Percentage of voters who think bachelor’s degrees are worth the money has decreased 20 points in 12 years 👀

Image for article: Percentage of voters who think bachelor’s degrees are worth the money has decreased 20 points in 12 years 👀

Harris Rigby

Dec 1, 2025

The shine is coming off of the 4-year undergraduate program, and it's not difficult to see why.

A new poll from NBC among registered voters shows that more than 6 in 10 think that a 4-year college degree is not worth the cost.

Here's NewsMax with the breakdown of those numbers:

Just 33% say a four-year degree is worth it — a drop of 20 points since June 2013, according to the survey released Friday.

Meanwhile, the share who say a college degree is no longer a good value has surged to 63%, a 23-point jump over the past 12 years.

The 20-point slide over the past 12 years — from 53% in 2013 to just 33% today saying a degree is worth the cost — shows up across nearly every demographic group.

And, once again, who the heck can blame them?

Here's a fun fact from Higher Ed Drive on college and unemployment that will rock you:

Young college graduates are now spending more time unemployed than job hunters with only a high school diploma ...
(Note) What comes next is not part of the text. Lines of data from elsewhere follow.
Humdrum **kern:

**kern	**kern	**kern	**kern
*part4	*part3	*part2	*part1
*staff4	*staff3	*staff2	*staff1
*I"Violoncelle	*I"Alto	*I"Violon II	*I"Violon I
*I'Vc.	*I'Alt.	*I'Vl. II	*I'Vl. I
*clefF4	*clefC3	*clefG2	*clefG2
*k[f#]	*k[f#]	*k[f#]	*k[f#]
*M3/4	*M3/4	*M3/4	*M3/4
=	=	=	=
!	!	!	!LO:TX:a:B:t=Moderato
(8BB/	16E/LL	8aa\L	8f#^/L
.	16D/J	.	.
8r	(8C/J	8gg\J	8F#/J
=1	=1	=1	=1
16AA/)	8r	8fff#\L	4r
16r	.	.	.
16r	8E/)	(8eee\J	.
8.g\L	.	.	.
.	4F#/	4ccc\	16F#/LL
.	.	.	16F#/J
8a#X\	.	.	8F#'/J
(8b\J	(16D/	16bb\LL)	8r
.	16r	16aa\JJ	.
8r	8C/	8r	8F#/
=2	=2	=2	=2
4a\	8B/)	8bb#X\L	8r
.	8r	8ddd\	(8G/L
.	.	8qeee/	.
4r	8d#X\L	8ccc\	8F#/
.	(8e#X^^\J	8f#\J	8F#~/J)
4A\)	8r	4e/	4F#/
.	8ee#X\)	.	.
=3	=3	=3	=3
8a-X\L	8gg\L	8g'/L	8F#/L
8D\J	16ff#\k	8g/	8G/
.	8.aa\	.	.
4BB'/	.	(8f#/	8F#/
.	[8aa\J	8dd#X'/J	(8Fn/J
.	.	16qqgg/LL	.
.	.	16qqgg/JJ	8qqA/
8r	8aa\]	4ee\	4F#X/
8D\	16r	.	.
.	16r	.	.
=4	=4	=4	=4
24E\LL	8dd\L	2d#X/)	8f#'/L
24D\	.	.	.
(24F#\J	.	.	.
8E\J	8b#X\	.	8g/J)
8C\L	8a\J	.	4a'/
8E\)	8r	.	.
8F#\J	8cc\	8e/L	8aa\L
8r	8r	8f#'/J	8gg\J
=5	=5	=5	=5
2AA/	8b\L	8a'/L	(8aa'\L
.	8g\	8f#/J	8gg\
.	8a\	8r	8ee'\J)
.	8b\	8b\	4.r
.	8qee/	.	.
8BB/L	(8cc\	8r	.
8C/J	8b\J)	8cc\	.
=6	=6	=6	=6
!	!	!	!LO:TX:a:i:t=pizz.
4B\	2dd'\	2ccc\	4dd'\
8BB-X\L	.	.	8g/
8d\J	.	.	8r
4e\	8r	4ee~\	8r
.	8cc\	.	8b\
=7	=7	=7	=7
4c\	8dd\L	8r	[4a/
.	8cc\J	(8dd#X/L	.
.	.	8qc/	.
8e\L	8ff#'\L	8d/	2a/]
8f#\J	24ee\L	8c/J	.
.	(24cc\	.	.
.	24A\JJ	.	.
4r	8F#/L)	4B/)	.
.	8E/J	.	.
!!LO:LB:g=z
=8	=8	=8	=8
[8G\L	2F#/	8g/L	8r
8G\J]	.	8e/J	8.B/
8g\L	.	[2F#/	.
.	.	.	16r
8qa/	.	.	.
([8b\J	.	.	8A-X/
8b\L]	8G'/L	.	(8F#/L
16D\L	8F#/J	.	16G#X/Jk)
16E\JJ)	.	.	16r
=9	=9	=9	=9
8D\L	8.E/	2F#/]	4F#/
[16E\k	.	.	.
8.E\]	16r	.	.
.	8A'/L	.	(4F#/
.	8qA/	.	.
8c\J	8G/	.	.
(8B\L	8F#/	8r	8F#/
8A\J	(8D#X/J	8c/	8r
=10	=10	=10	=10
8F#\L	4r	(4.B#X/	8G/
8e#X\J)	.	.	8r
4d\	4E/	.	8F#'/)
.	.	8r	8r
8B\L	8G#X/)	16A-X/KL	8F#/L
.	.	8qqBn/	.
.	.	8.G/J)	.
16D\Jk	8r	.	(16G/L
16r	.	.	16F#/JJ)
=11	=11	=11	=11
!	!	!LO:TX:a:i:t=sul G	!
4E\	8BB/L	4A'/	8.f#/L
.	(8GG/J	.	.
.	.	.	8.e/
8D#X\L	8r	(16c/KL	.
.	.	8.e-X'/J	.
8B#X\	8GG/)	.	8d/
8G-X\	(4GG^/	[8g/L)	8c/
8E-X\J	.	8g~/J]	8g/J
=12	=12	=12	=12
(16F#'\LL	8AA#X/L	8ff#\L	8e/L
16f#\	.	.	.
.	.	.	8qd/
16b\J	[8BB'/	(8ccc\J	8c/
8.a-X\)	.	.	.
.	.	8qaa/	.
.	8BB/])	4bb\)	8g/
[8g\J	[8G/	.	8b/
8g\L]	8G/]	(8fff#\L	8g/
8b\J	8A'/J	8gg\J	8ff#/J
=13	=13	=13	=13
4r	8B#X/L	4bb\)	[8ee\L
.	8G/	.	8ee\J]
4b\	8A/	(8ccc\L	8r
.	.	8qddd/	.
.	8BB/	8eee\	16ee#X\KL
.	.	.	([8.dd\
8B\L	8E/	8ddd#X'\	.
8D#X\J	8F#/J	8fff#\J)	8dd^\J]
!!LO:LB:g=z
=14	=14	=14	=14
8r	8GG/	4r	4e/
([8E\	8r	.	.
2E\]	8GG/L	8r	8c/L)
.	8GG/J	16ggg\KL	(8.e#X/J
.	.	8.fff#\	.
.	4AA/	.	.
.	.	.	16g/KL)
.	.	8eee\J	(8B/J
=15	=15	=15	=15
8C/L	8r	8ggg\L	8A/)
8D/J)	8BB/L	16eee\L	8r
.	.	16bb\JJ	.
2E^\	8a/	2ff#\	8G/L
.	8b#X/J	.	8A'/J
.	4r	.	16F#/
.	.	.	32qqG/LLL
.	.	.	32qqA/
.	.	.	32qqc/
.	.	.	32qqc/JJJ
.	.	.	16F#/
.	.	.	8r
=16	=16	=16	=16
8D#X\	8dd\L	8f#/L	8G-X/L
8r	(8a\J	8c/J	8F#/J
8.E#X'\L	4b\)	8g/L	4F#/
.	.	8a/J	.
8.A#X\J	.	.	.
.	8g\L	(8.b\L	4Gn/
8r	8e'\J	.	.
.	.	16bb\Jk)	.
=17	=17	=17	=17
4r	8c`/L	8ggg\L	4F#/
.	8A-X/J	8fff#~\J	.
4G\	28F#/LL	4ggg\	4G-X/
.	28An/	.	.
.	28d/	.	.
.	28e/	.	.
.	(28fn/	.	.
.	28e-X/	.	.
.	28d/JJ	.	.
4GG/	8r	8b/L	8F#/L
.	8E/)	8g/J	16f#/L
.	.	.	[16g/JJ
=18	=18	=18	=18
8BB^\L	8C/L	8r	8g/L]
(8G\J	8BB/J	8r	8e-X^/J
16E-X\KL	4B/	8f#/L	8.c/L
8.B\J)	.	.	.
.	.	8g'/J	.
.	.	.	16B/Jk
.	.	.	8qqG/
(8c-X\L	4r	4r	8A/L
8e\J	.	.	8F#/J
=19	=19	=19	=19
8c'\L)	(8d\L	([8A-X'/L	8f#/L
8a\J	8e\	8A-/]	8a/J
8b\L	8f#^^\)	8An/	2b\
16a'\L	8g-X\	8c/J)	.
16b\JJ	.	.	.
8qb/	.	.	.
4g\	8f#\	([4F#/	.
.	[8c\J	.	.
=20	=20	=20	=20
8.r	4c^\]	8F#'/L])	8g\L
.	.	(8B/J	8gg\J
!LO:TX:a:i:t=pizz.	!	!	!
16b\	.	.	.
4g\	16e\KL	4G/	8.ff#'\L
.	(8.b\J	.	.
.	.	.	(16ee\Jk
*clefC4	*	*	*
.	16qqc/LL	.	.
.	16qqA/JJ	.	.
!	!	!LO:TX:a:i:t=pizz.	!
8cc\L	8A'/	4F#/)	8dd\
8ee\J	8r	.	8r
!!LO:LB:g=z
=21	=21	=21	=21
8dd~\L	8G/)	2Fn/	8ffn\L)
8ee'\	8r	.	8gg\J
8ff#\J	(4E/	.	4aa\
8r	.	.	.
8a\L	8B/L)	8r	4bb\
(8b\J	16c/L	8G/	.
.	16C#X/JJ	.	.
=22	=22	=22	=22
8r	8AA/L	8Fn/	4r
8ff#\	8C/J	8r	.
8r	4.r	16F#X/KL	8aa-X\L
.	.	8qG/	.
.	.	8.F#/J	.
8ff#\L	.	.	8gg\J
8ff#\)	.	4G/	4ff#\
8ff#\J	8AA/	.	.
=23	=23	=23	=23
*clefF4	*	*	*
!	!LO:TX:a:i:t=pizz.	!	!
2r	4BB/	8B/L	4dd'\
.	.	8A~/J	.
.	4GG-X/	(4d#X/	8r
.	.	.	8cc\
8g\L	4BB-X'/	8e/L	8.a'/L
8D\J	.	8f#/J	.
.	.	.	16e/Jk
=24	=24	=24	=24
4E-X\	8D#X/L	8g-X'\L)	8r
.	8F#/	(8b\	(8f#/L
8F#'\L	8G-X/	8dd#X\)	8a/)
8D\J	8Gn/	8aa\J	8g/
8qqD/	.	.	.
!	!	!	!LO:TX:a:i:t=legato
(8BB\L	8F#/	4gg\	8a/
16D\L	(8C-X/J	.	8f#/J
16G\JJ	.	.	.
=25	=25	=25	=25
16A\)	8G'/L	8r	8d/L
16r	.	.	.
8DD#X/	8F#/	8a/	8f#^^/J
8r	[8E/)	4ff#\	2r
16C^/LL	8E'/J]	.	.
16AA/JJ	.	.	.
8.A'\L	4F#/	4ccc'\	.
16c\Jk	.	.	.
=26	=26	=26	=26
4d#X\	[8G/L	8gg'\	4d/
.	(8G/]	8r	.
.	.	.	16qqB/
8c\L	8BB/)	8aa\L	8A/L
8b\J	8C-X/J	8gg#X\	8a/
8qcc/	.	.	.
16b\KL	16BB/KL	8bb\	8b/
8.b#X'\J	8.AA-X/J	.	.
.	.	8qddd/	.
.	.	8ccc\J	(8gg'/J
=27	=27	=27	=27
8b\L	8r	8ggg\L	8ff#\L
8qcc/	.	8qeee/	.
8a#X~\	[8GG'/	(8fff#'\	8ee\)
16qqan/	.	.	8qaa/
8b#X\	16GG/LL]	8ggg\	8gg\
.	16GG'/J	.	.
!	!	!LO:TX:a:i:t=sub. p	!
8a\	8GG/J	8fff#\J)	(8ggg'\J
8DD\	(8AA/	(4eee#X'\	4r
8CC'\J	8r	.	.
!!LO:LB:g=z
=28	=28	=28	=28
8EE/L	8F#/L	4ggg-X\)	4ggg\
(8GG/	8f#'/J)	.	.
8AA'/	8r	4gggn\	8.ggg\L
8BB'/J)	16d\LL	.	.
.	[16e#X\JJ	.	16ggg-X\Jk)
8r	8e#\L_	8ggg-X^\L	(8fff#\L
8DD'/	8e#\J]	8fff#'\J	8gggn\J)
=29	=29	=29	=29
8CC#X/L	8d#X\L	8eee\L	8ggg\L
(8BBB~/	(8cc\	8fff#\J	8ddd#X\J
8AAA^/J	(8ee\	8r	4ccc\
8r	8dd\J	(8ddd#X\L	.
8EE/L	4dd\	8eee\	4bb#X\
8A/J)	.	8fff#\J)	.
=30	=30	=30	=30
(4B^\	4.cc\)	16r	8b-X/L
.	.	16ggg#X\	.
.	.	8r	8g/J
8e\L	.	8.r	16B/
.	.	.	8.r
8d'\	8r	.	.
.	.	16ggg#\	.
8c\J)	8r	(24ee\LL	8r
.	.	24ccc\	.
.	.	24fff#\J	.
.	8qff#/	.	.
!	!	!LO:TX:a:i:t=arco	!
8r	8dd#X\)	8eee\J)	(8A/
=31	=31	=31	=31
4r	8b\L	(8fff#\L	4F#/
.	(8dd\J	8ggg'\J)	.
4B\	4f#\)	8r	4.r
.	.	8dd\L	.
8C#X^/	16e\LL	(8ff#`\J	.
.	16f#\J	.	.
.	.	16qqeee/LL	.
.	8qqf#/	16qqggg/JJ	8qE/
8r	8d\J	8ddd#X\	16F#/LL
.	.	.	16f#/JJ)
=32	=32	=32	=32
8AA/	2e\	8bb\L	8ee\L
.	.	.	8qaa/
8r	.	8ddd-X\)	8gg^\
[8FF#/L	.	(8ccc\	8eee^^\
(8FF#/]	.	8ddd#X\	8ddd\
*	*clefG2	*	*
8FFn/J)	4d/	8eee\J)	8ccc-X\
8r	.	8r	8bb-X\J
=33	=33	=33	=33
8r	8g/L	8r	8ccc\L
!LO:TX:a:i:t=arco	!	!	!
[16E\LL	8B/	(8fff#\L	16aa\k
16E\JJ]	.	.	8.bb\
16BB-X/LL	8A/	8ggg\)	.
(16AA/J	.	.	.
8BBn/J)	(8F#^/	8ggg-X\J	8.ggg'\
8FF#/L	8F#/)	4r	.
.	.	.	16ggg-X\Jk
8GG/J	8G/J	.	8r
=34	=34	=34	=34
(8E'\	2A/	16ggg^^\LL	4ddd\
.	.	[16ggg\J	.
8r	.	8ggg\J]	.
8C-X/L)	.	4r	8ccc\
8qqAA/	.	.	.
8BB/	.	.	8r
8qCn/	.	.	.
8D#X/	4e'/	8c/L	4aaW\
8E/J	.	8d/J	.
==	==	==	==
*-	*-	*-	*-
The most recent unemployment data from the U.S. Bureau of Labor Statistics ... shows 9.7% of bachelor's degree holders ages 20 to 24 were unemployed in September — up from 6.8% a year prior.
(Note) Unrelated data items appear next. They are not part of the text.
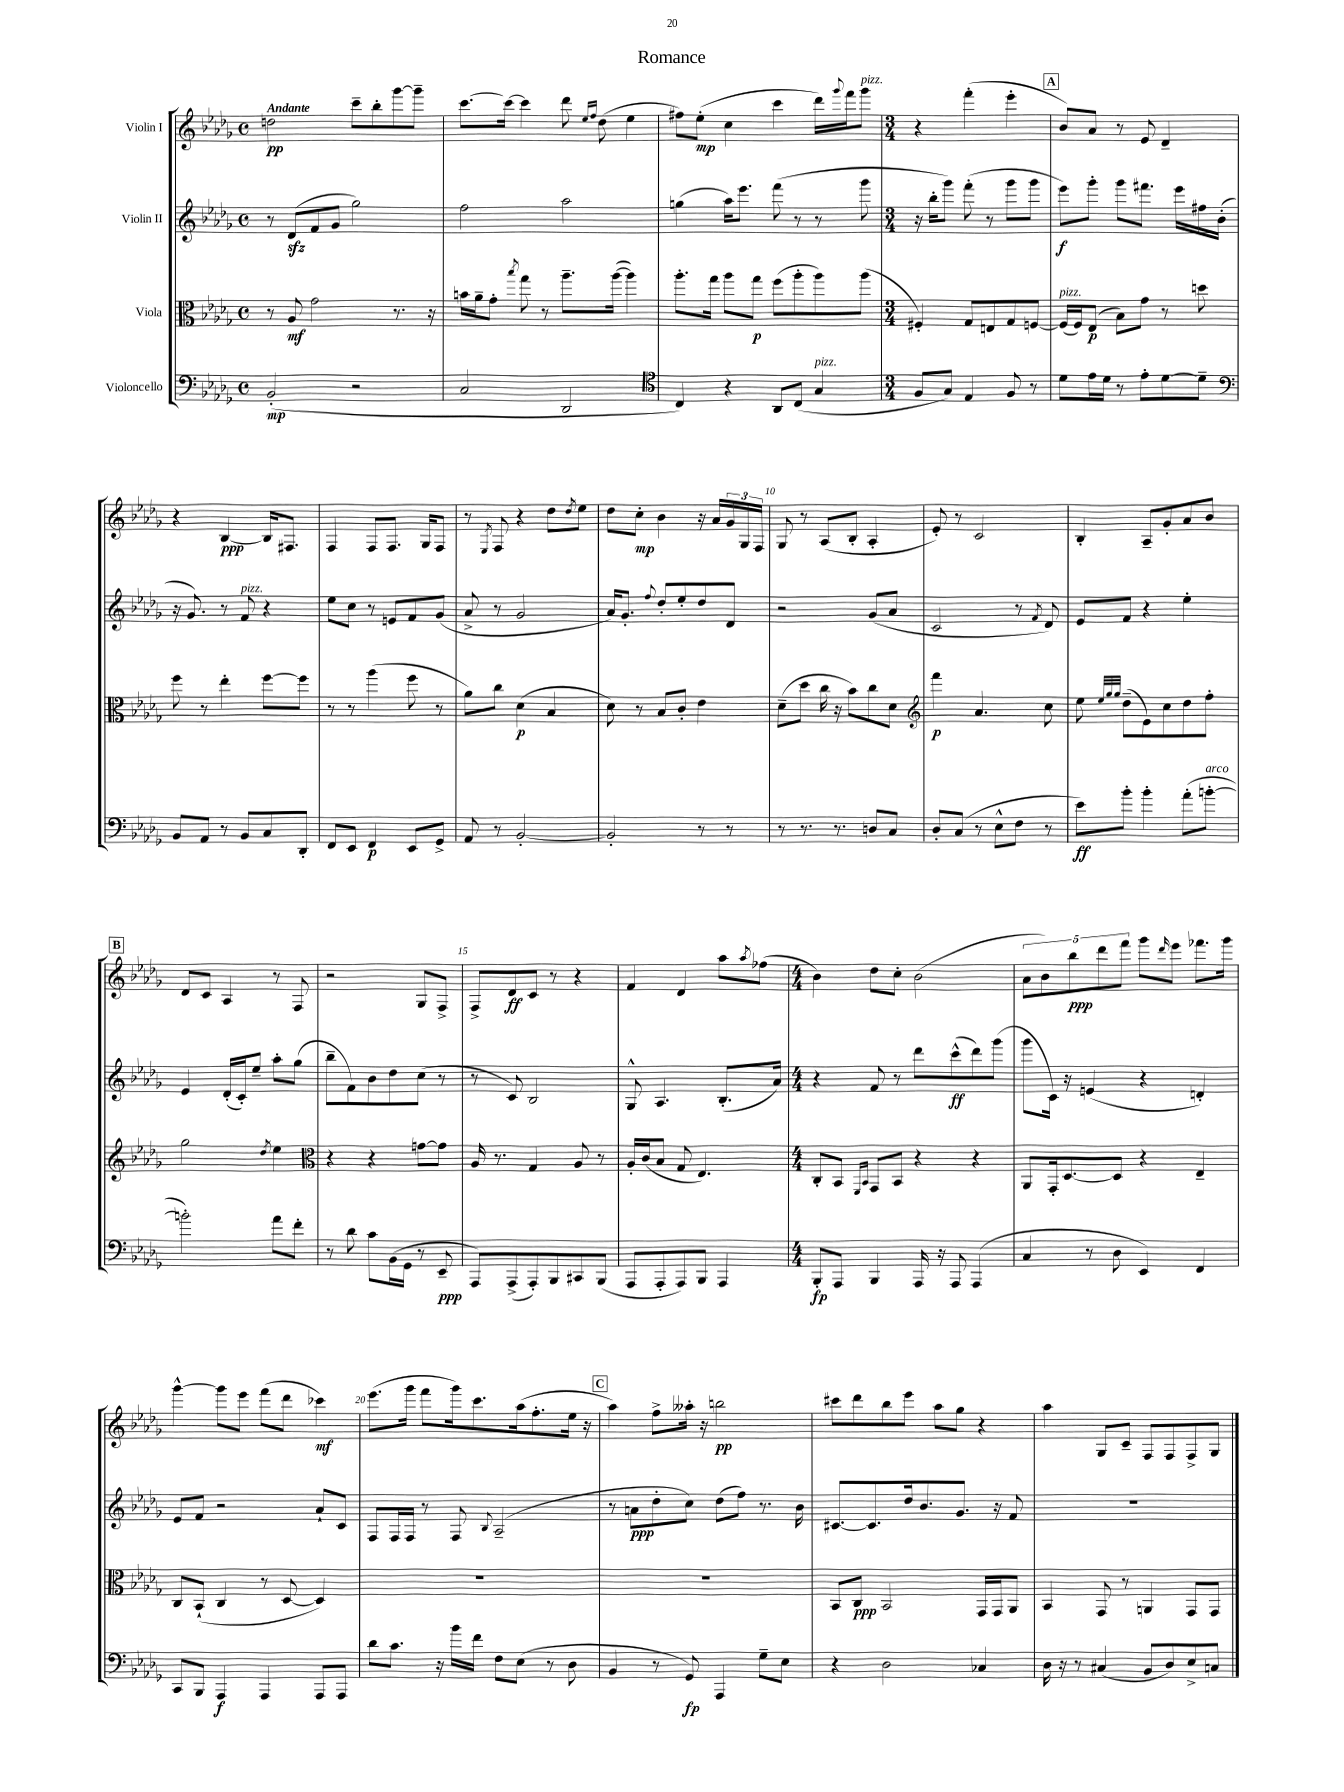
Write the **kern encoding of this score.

**kern	**kern	**kern	**kern
*staff4	*staff3	*staff2	*staff1
*clefF4	*clefC3	*clefG2	*clefG2
*k[b-e-a-d-g-]	*k[b-e-a-d-g-]	*k[b-e-a-d-g-]	*k[b-e-a-d-g-]
*M4/4	*M4/4	*M4/4	*M4/4
*met(c)	*met(c)	*met(c)	*met(c)
(2BB-'	8r	8r	2dd
.	8A-	(8d-	.
.	2g-	8f	.
.	.	8g-	.
2r	.	2gg-)	8ccc~
.	.	.	8bb-'
.	8.r	.	[8ggg-
.	.	.	8ggg-~]
.	16r	.	.
=	=	=	=
2C	16b	2ff	[8.ccc
.	16a-~	.	.
.	8g-'	.	.
.	.	.	16ccc_
.	8qbb-	.	.
.	8gg-	.	4ccc]
.	8r	.	.
2DD-	8.aa-~	2aa-	8ddd-
.	.	.	16qqee-
.	.	.	16qqff
.	.	.	(8dd-
.	([16aa-	.	.
.	4aa-])	.	4ee-
=	=	=	=
*clefC4	*	*	*
4C)	8.aa-'	(4gg	8ff#)
.	.	.	(8ee-'
.	16gg-	.	.
4r	8aa-	16aa-)	4cc
.	.	8.eee-	.
.	8gg-	.	.
8AA-	(8ff	(8fff	4ccc
(8C	8aa-'	8r	.
4G-	8aa-)	8r	16ddd-)
.	.	.	8qqggg-
.	.	.	16fff
.	(8aa-	8ggg-	8ggg-
=	=	=	=
*M3/4	*M3/4	*M3/4	*M3/4
8F	4F#')	16r	4r
.	.	16bb-'	.
8G-)	.	8ggg-)	.
4E-	8G-	(8fff'	(4fff'
.	8E	8r	.
8F	8G-	8ggg-	4eee-'
8r	[8F	8ggg-	.
=	=	=	=
8d-	(16F]	8eee-)	8b-)
.	16F)	.	.
16e-	(8E-	8ggg-'	8a-
16d-	.	.	.
8r	8B-)	8ggg-	8r
8e-'	8g-	8.fff#	8e-
[8d-	8r	.	4d-~
.	.	16eee-	.
8d-~]	8dd	16ff#	.
.	.	(16b-'	.
=	=	=	=
*clefF4	*	*	*
8BB-	8ff	16r	4r
.	.	8.g-)	.
8AA-	8r	.	.
8r	4ee-'	8r	[4B-
8BB-	.	8f	.
8C	[8ff	4r	16B-]
.	.	.	8.F#
8DD-'	8ff]	.	.
=	=	=	=
8FF	8r	8ee-	4F
8EE-	8r	8cc	.
4FF	(4aa-	8r	8F
.	.	8e	8.F
8EE-	8ff	8f	.
.	.	.	16G-
8GG-^	8r	(8g-	8F
=	=	=	=
8AA-	8a-)	8a-^	8r
.	.	.	8qE-
8r	8cc	8r	8F
[2BB-'	(4d-	2g-	4r
.	4B-	.	8dd-
.	.	.	8qdd-
.	.	.	8ee-
=	=	=	=
2BB-']	8d-)	16a-)	8dd-
.	.	8.g-'	.
.	8r	.	8cc'
.	.	8qqff	.
.	8B-	8dd-'	4b-
.	8c'	8ee-'	.
8r	4e-	8dd-	16r
.	.	.	16a-
8r	.	8d-	24g-
.	.	.	24G-
.	.	.	24F
=	=	=	=
8r	(8d-~	2r	8G-
8.r	8dd-	.	8r
.	16cc	.	(8A-
8.r	16r	.	.
.	8b-)	.	8B-'
8D	8cc	(8g-	4A-'
8C	8d-	8a-	.
=	=	=	=
*	*clefG2	*	*
8D-'	4fff	2c	8e-')
(8C	.	.	8r
8r	4.a-	.	2c
8E-^^	.	.	.
8F	.	8r	.
.	.	8qf	.
8r	8cc	8d-)	.
=	=	=	=
8e-)	8ee-	8e-	4B-'
.	32qqee-	.	.
.	32qqgg-	.	.
.	32qqgg-	.	.
8b-'	(8dd-~	8f	.
4b-'	8e-)	4r	8A-~
.	8cc	.	8g-'
(8a-'	8dd-	4ee-'	8a-
[8b'	8ff'	.	8b-
=	=	=	=
2b'])	2gg-	4e-	8d-
.	.	.	8c
.	.	(16d-'	4A-
.	.	16c')	.
.	.	8ee-~	.
.	8qdd-	.	.
8a-	4ee-	8aa-'	8r
8f'	.	(8gg-	8F
=	=	=	=
*	*clefC3	*	*
8r	4r	8bb-~	2r
8d-	.	8f)	.
8c	4r	8b-	.
(16BB-	.	8dd-	.
16GG-	.	.	.
8r	[8g	(8cc	8G-
8EE-~	8g]	8r	8F^
=	=	=	=
8AAA-)	16A-	8r	8F^
.	8.r	.	.
(8AAA-^	.	8c)	8d-
8AAA-')	4G-	2B-	8c
8BBB-	.	.	8r
8CC#	8A-	.	4r
(8BBB-	8r	.	.
=	=	=	=
8AAA-	16A-'	8G-^^	4f
.	(16c	.	.
8AAA-'	8B-	4.A-	.
8AAA-)	8G-	.	4d-
8BBB-	4.E-)	.	.
4AAA-	.	(8.B-'	8aa-
.	.	.	8qaa-
.	.	.	(8ff-
.	.	16a-)	.
=	=	=	=
*M4/4	*M4/4	*M4/4	*M4/4
8BBB-'	8C'	4r	4b-)
8AAA-	8BB-	.	.
.	16qqFF	.	.
.	16qqBB-	.	.
4BBB-	8GG-	8f	8dd-
.	8BB-	8r	8cc'
16AAA-	4r	8ddd-	(2b-
16r	.	.	.
8AAA-	.	(8ccc^^	.
(4AAA-	4r	8ddd-)	.
.	.	(8ggg-	.
=	=	=	=
4C	8AA-	8ggg-	10a-
.	.	.	10b-)
.	16GG-'	16c)	.
.	[8.D-	16r	.
.	.	.	10bb-
8r	.	(4e	.
.	.	.	10ddd-
8D-	8D-]	.	.
.	.	.	10fff
4EE-)	4r	4r	8ggg-
.	.	.	16qqddd-
.	.	.	8eee-
4FF	4E-~	4d')	8.fff-
.	.	.	16ggg-
=	=	=	=
8CC	8C	8e-	[4ggg-^^
8BBB-	(8BB-`	8f	.
4AAA-	4C	2r	8ggg-]
.	.	.	8eee-
4AAA-	8r	.	(8fff
.	[8D-	.	8ddd-
8AAA-	4D-])	8a-`	4ccc-)
8AAA-	.	8c	.
=	=	=	=
8d-	1r	8F	(8.eee-
8.c	.	16F	.
.	.	16F	16ggg-
.	.	8r	8fff
16r	.	.	.
16b-	.	8F	16ggg-)
16f	.	.	8.ccc
.	.	8qqB-	.
8F	.	(2A-~	.
(8E-	.	.	(16aa-
.	.	.	8.ff'
8r	.	.	.
8D-	.	.	16ee-
.	.	.	16r
=	=	=	=
4BB-	1r	8r	4aa-)
.	.	8a	.
8r	.	8dd-'	8ff^
8GG-)	.	8cc)	16aa--'
.	.	.	16r
4AAA-	.	(8dd-	2bb
.	.	8ff)	.
8G-~	.	8.r	.
8E-	.	.	.
.	.	16b-	.
=	=	=	=
4r	8BB-	[8.c#	8ccc#
.	8C	.	8ddd-
.	.	8.c#]	.
2D-	2BB-	.	8bb-
.	.	16dd-	8eee-
.	.	8.b-	.
.	.	.	8aa-
.	.	8.g-	8gg-
4C-	16GG-	.	4r
.	16GG-	16r	.
.	8AA-	8f	.
=	=	=	=
16D-	4BB-	1r	4aa-
16r	.	.	.
8r	.	.	.
(4C#	8GG-	.	8G-
.	8r	.	8c~
8BB-	4AA	.	8F
8D-)	.	.	8F
8E-^	8GG-	.	8F^
8C	8GG-	.	8G-
==	==	==	==
*-	*-	*-	*-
1-in-10 young people going to college, rack up 10s of thousands in debt, and then graduate only to be unemployed!

Yeah, I'd call that a pretty rotten value.

Here's some more from NewsMax on NBC's polling:

Adjusted for inflation, College Board data shows the average in-state tuition at public four-year colleges has doubled since 1995, while tuition at private four-year institutions has climbed 75% over the same period, NBC News reported.

'Some people drop out, or sometimes people end up with a degree that is not worth a whole lot in the labor market, and sometimes people pay way too much for a degree relative to the value of what that credential is,' Preston Cooper, a senior fellow at the conservative American Enterprise Institute, told NBC News.

He added, 'These cases have created enough exceptions to the rule that a bachelor's degree always pays off, so that people are now more skeptical.'

Add to this approximately 36 million immigrants (lowball number) into the United States in that span of time, and you not-so-suddenly have a job market that's not favorable for anyone.

What does real education look like anymore?